If she and I be pleased, what’s that to you?
‘Tis bargained ‘twixt us twain, being alone,
That she shall still be curst in company.
I tell you, ‘tis incredible to believe
How much she loves me. O, the kindest Kate!
She hung around my neck, and kiss on kiss
She vied so fast, protesting oath on oath,
That in a twink she won me to her love.
O, you are novices! ‘Tis a world to see
How tame, when men and women are alone,
A meacock wretch can make the curstest shrew.-
Give me thy hand, Kate. I will unto Venice
To buy apparel ‘gainst the wedding day.-
Provide the feast, father, and bid the guests.
I will be sure my Katherine will be fine.”

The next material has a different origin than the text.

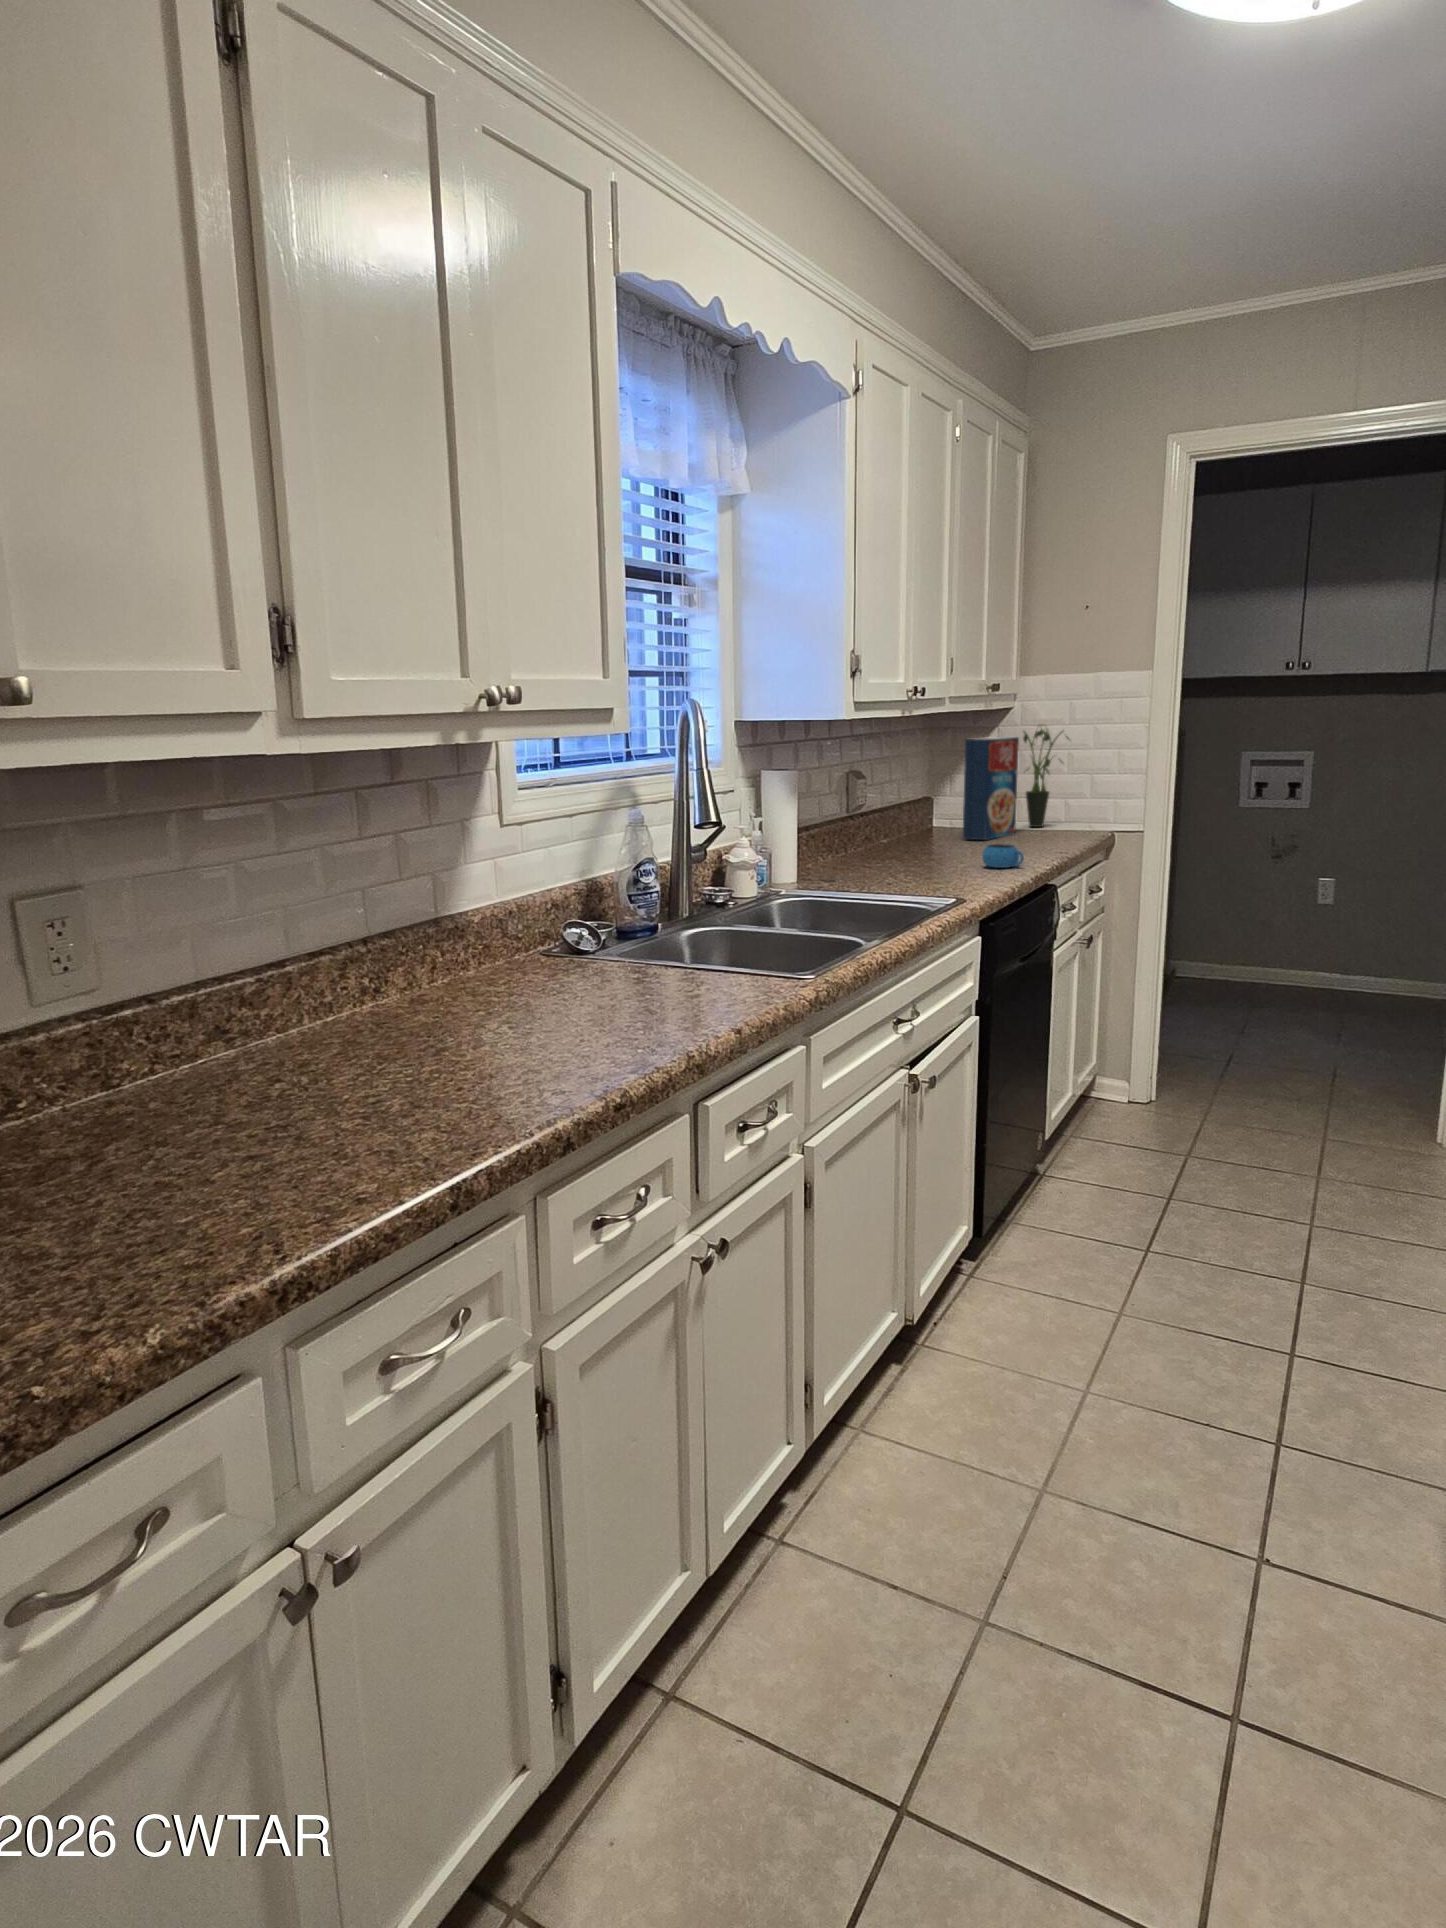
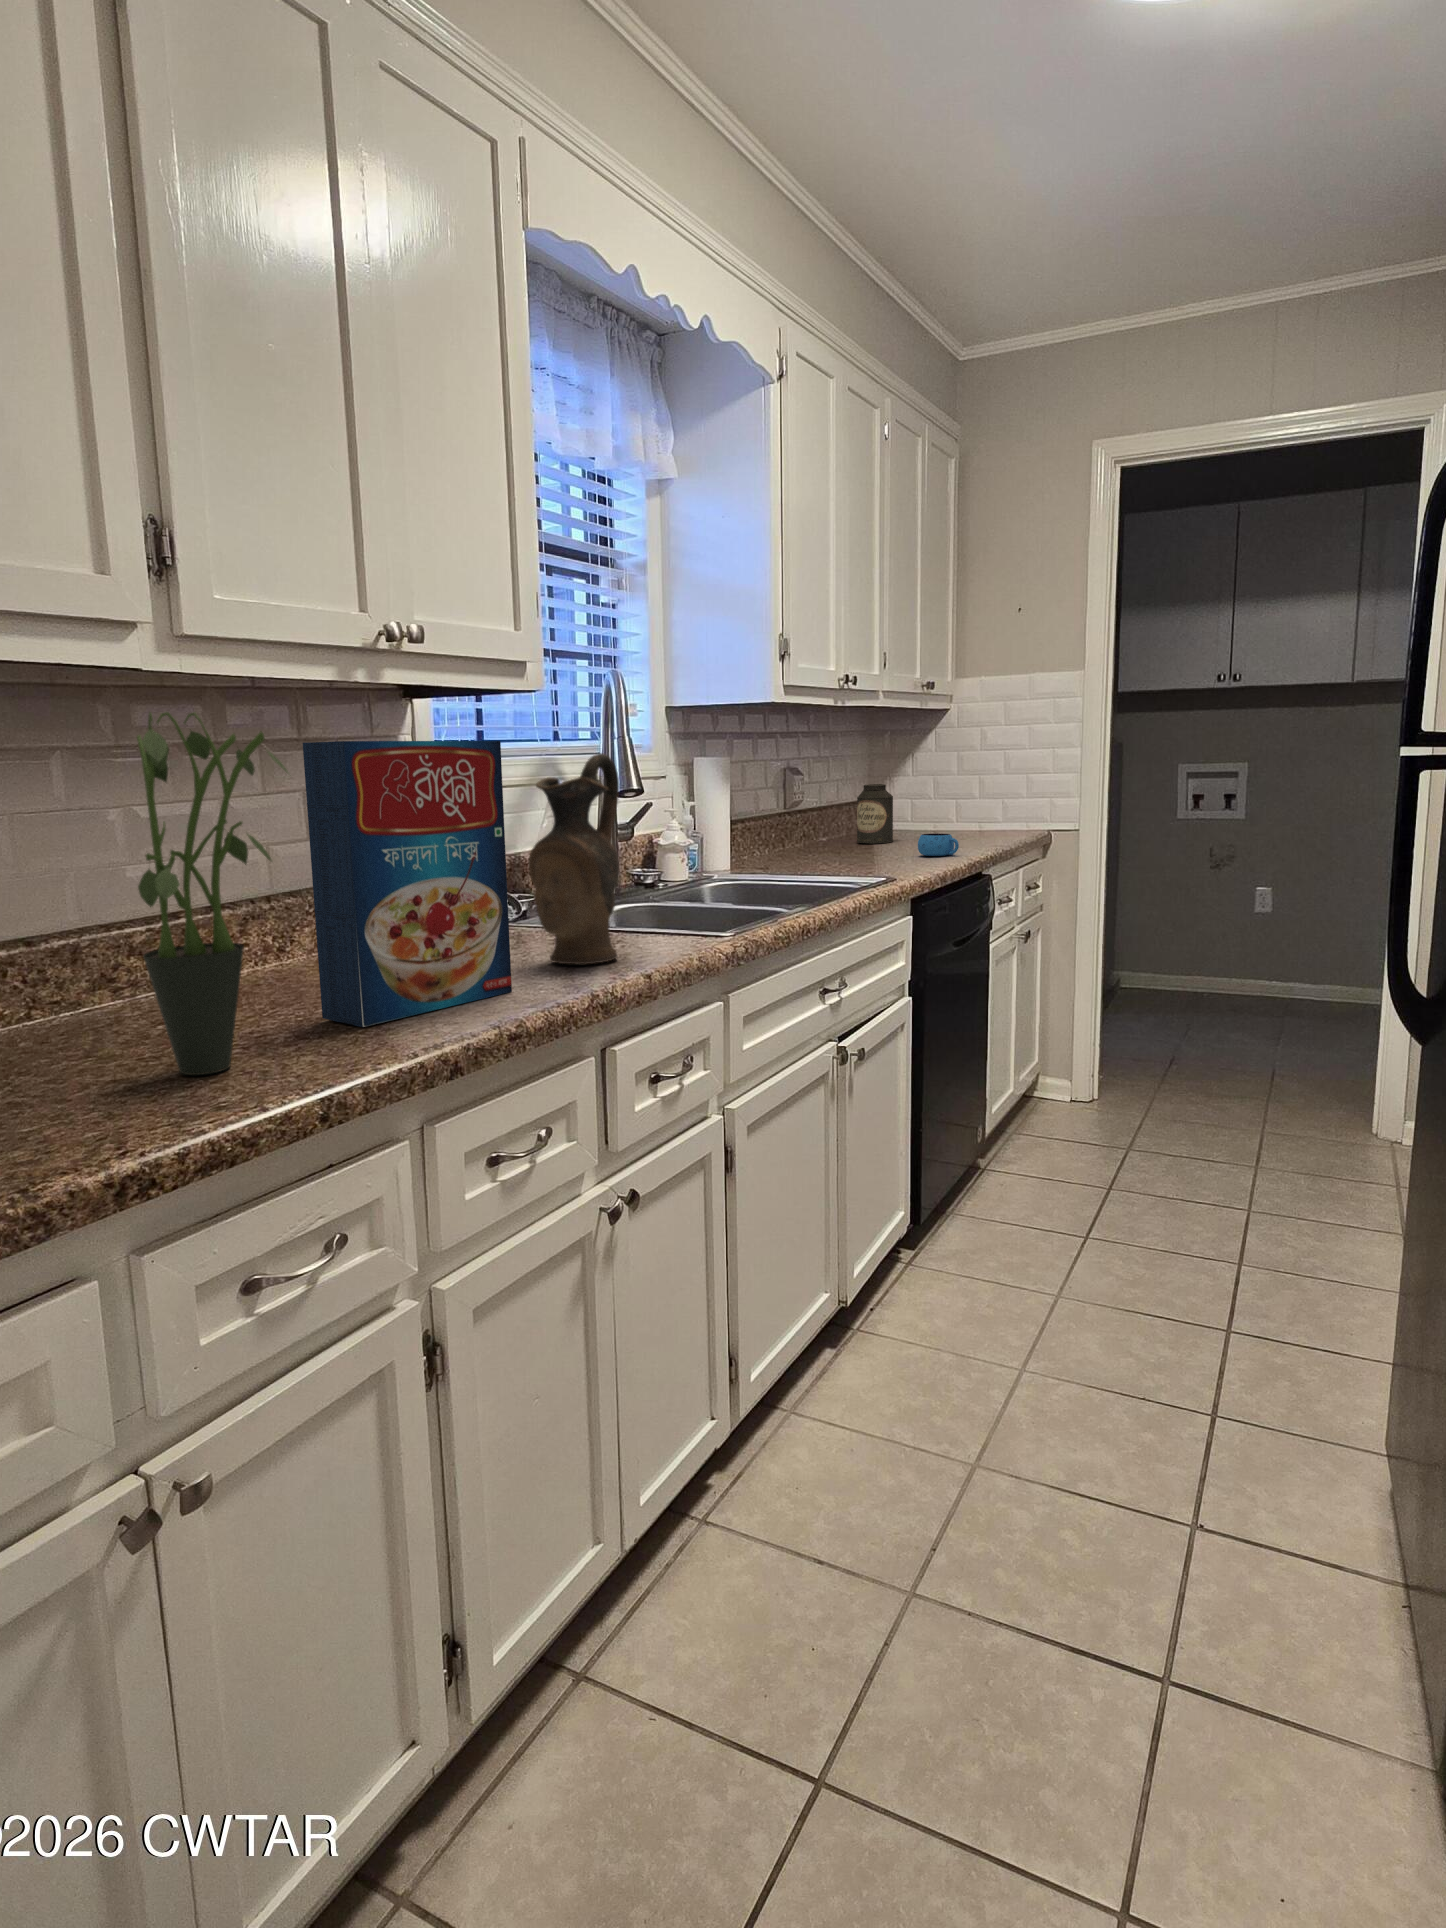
potted plant: present [1024,725,1069,827] -> present [137,712,288,1075]
cereal box: present [963,737,1019,840] -> present [303,741,512,1027]
canister: none [917,788,955,848] -> present [857,784,893,844]
ceramic pitcher: none [621,804,709,1013] -> present [528,753,619,964]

(Act II, Scene I, Lines 321-336)
Petruchio also lies to Baptista, Katherine’s father, later on in the play. He tells him that Katherine is in love with him even though this isn’t true. He tells Baptista that even though Katherine seems like she doesn’t like him, she is just being modest with her love. He says that when they are in private, she is all over him and she proclaims her love for him. Baptista believed this and allowed Petruchio to take Katherine’s hand in marriage. This is because back in these times, a father’s job was to make sure his daughters were married. Also, his main request was that Katherine was happy, which, according to Petruchio, she was.
On their second date, Martha and Francis go to a nice restaurant. As they are escorted to their table, Francis sees a man sitting at the bar who flashes his gun at him. Martha and Francis sit at their table and then he excuses himself to take care of the man with the gun in the parking lot. They fight and Francis kills the man. He then comes back inside and Martha comments on the time he’s been gone and he responds, “NO, SORRY. HAD TO KILL SOMEBODY IN THE PARKING LOT. SOME ASSHOLE.” Francis admitted to Martha that he just committed a murder less than 50 feet away from her.
It can be seen that Petruchio approached his situation with very different tactics than that of Francis. Petruchio, who was in a seemingly simpler situation where he had no real need to lie to Katherine, decided that dishonesty was the way to go. This is in comparison to Francis who was jokingly blunt with Martha, so much so that she didn’t believe him. At the end of “The Taming of the Shrew,” Petruchio and Katherine are the perfect couple of the times. They both tend to each others needs and despite the lies and disagreements when they first met, they now love each other and care about each other. Francis, who had been truthful from the start, had a more healthy relationship with Martha. This is in today’s times where lying is less socially acceptable however, Francis still chose the noble way and told the truth the whole time. In comparison to Petruchio who lied at the first chance he got because back then, lying was more socially acceptable, especially to women because their opinions didn't matter because they were seen as property. All in all by looking at “The Taming of the Shrew” and “Mr. Right,” it can be seen how courting has changed between now and then.